The ALJ's failure to address Dr. Bragg's Supplemental Assessment is particularly significant here inasmuch as the only reason articulated by the ALJ for according little weight to Dr. Bragg's September and October 2012 opinions was that they did not address plaintiff's impairments or limitations as they existed on or prior to December 31, 2008. Dr. Bragg's November 2012 Supplemental Assessment, however, did precisely that.

Accordingly, the matter will be remanded to the Commissioner for consideration of Dr. Bragg's November 2012 Supplemental Assessment. Upon such consideration, the ALJ shall weigh this treating physician's opinion in accordance with the Regulations; explain such weight in her written decision; and, in the event she determines not to accord controlling weight to the opinion, shall provide good reasons that are supported by substantial evidence on the record for according it less than controlling weight.
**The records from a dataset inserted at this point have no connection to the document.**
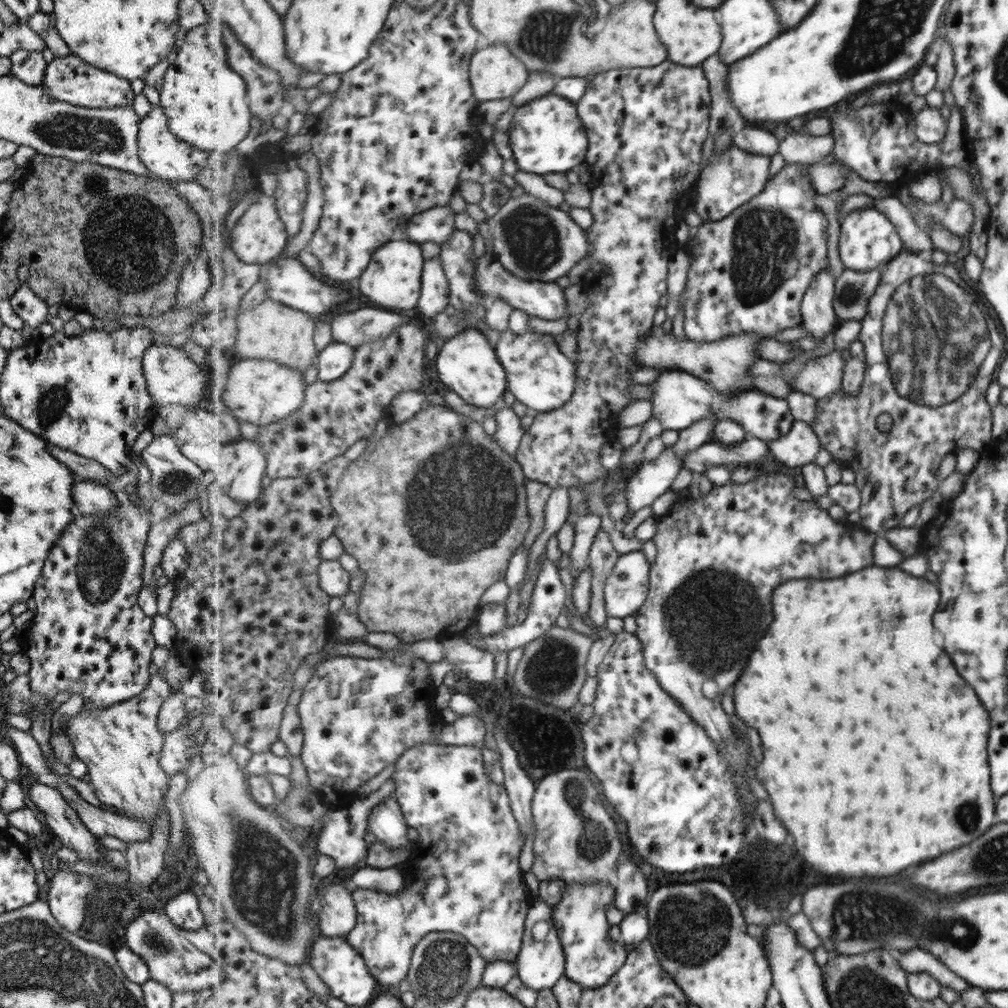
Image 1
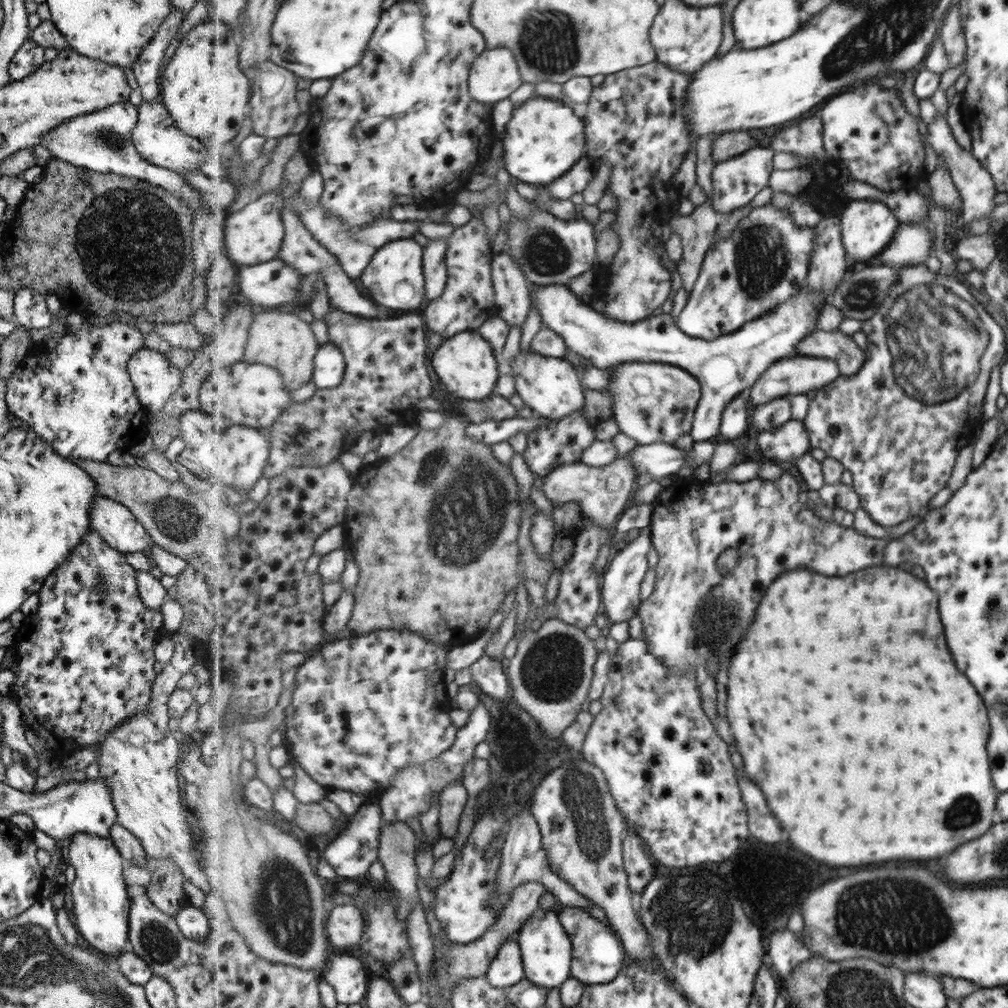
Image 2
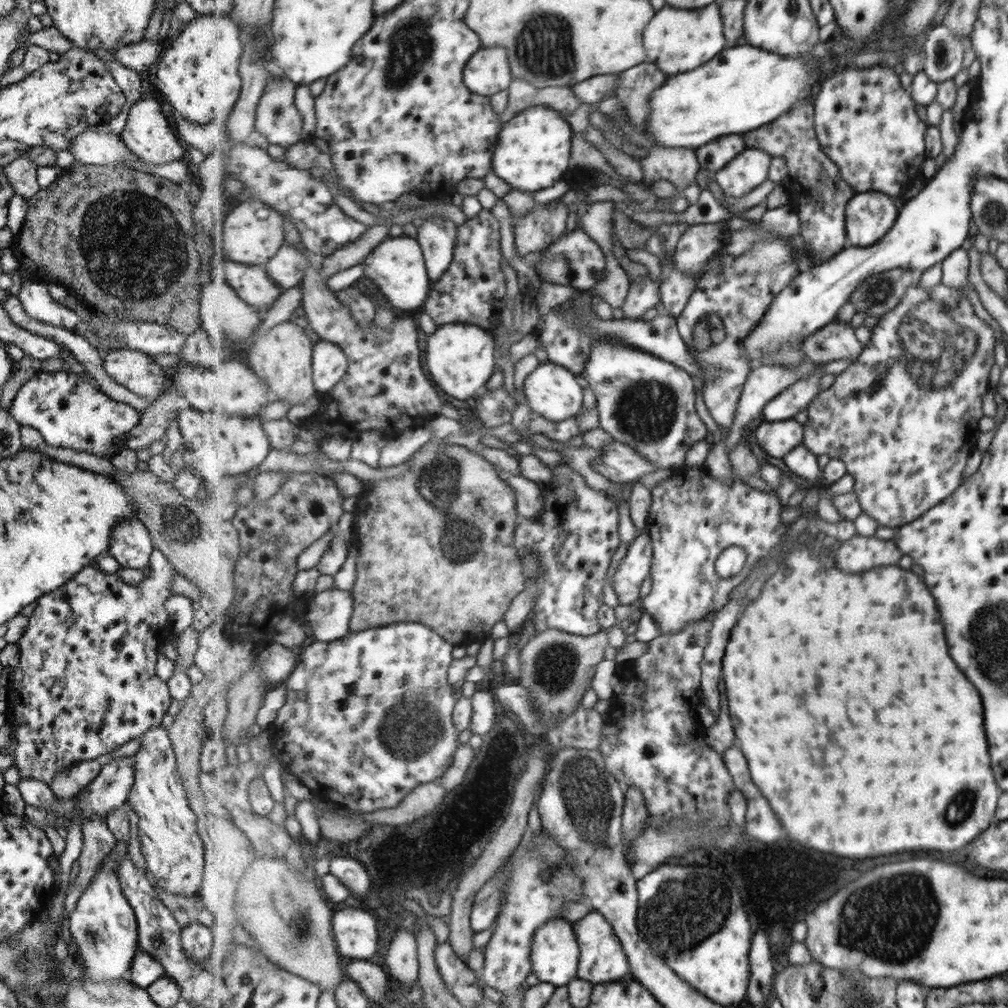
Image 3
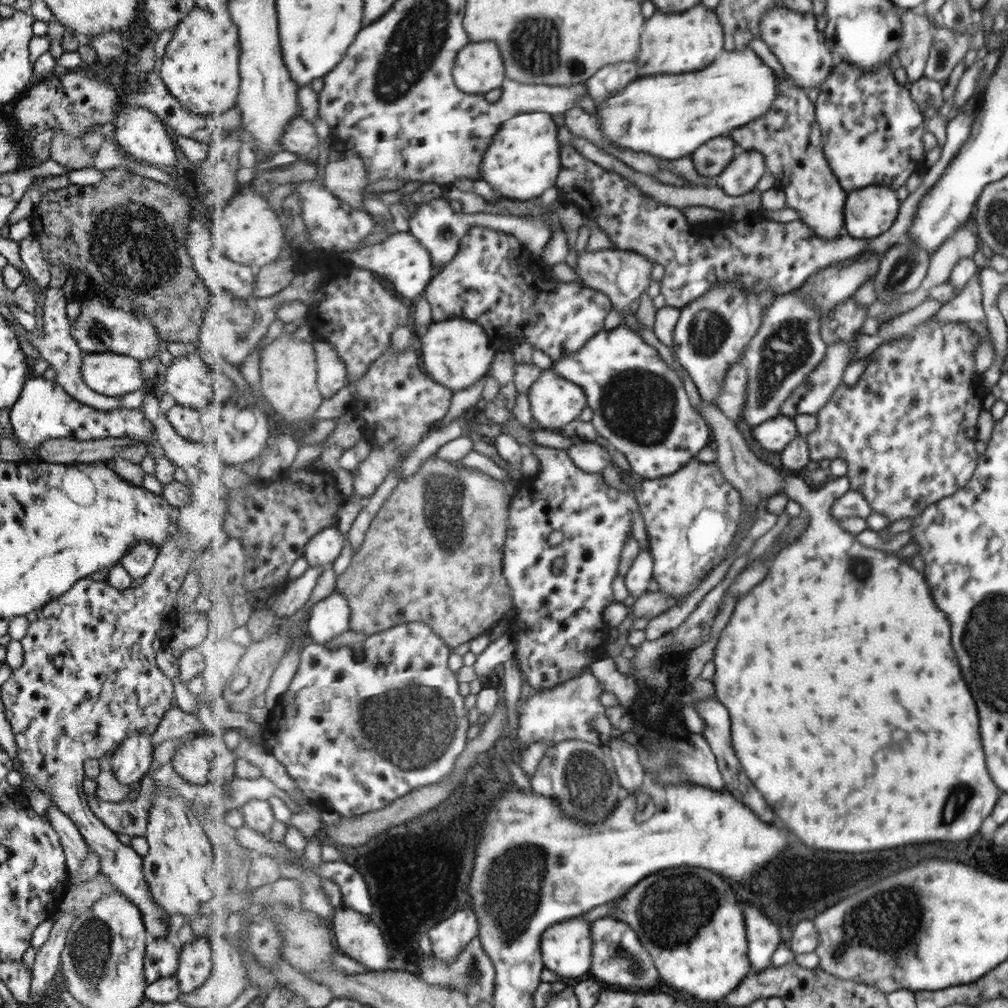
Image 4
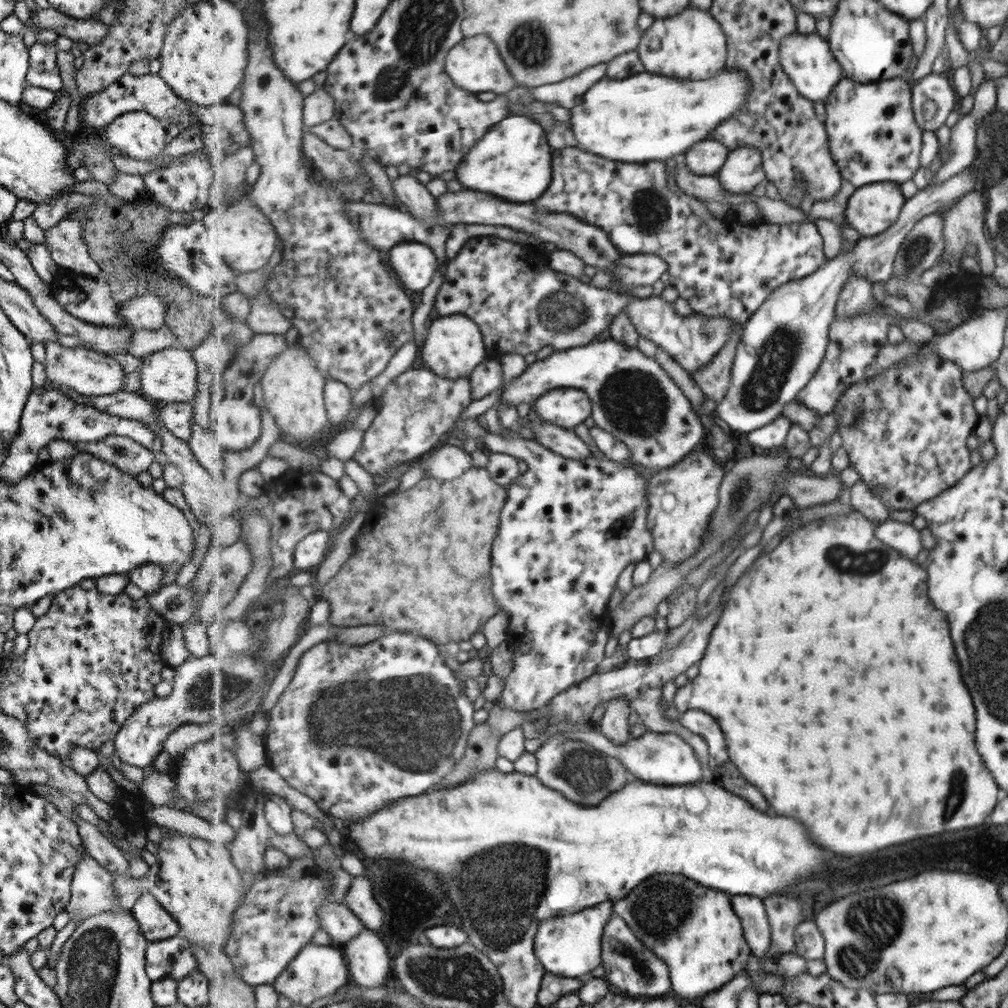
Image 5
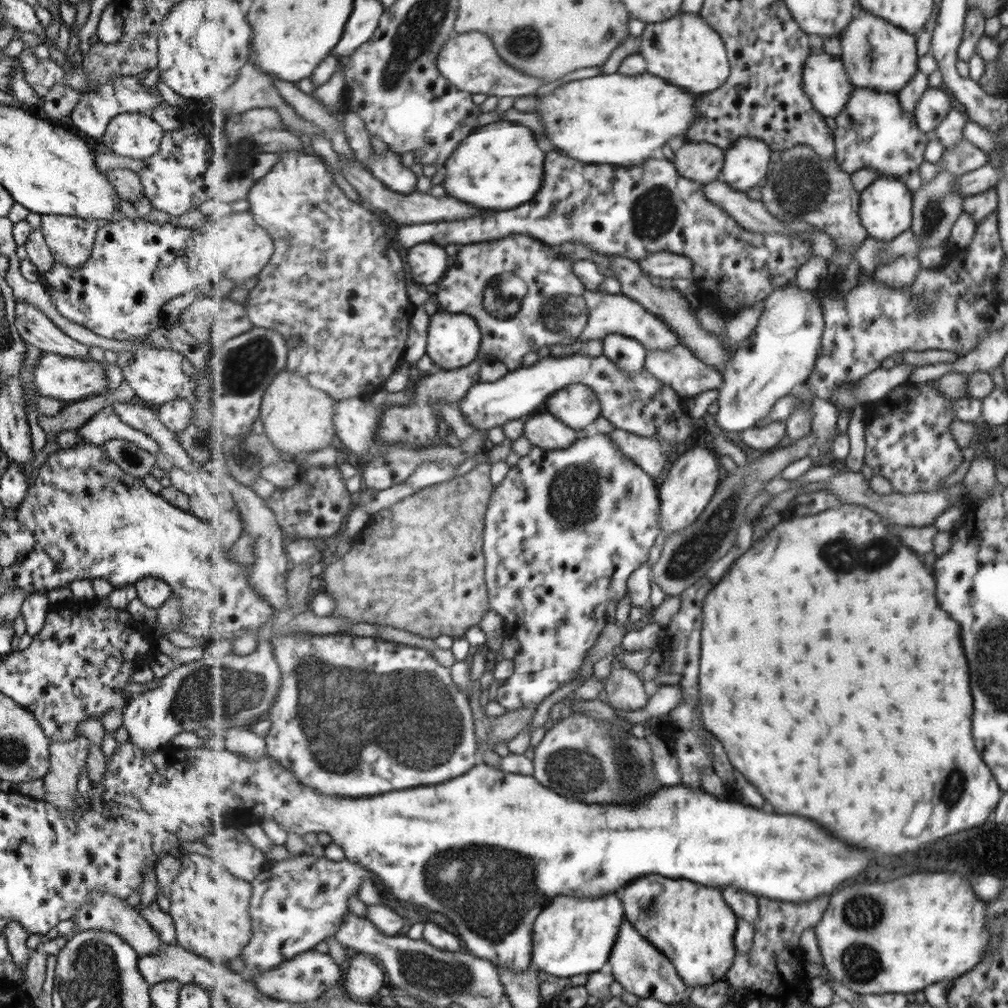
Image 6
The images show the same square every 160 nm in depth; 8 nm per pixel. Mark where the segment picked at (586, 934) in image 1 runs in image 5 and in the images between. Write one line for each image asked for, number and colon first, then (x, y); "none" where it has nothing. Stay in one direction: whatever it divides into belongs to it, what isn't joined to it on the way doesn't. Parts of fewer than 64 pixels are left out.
2: (599, 955)
3: (603, 959)
4: (619, 957)
5: (631, 968)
See 20 C.F.R. § 404.1527(c). The ALJ shall consider all relevant evidence of record in determining what weight to accord Dr. Bragg's Supplemental Assessment, including evidence of the December 2005 sleep study that showed plaintiff to suffer from severe obstructive sleep apnea and evidence of plaintiff's chronic fatigue relating to this impairment as well as to medication side effects.[5]

In view of the present status of this case, it would be premature for this Court to determine whether the assistance of a medical advisor is required to render an opinion as to the onset of disability. Accord Grebenick v. Chater, 121 F.3d 1193, 1200-01 (8th Cir. 1997) (opinion from medical advisor is required if the existing medical evidence is ambiguous as to whether a disability may have begun prior to the expiration of plaintiff's insurance status). The Court therefore declines to address plaintiff's claim to the extent he argues that the ALJ erred in failing to obtain such assistance.

Therefore, for all of the foregoing reasons,

IT IS HEREBY ORDERED that the decision of the Commissioner is REVERSED, and this cause is REMANDED to the Commissioner for further proceedings consistent with this opinion.

A separate Judgment in accordance with this Memorandum and Order is entered this same date.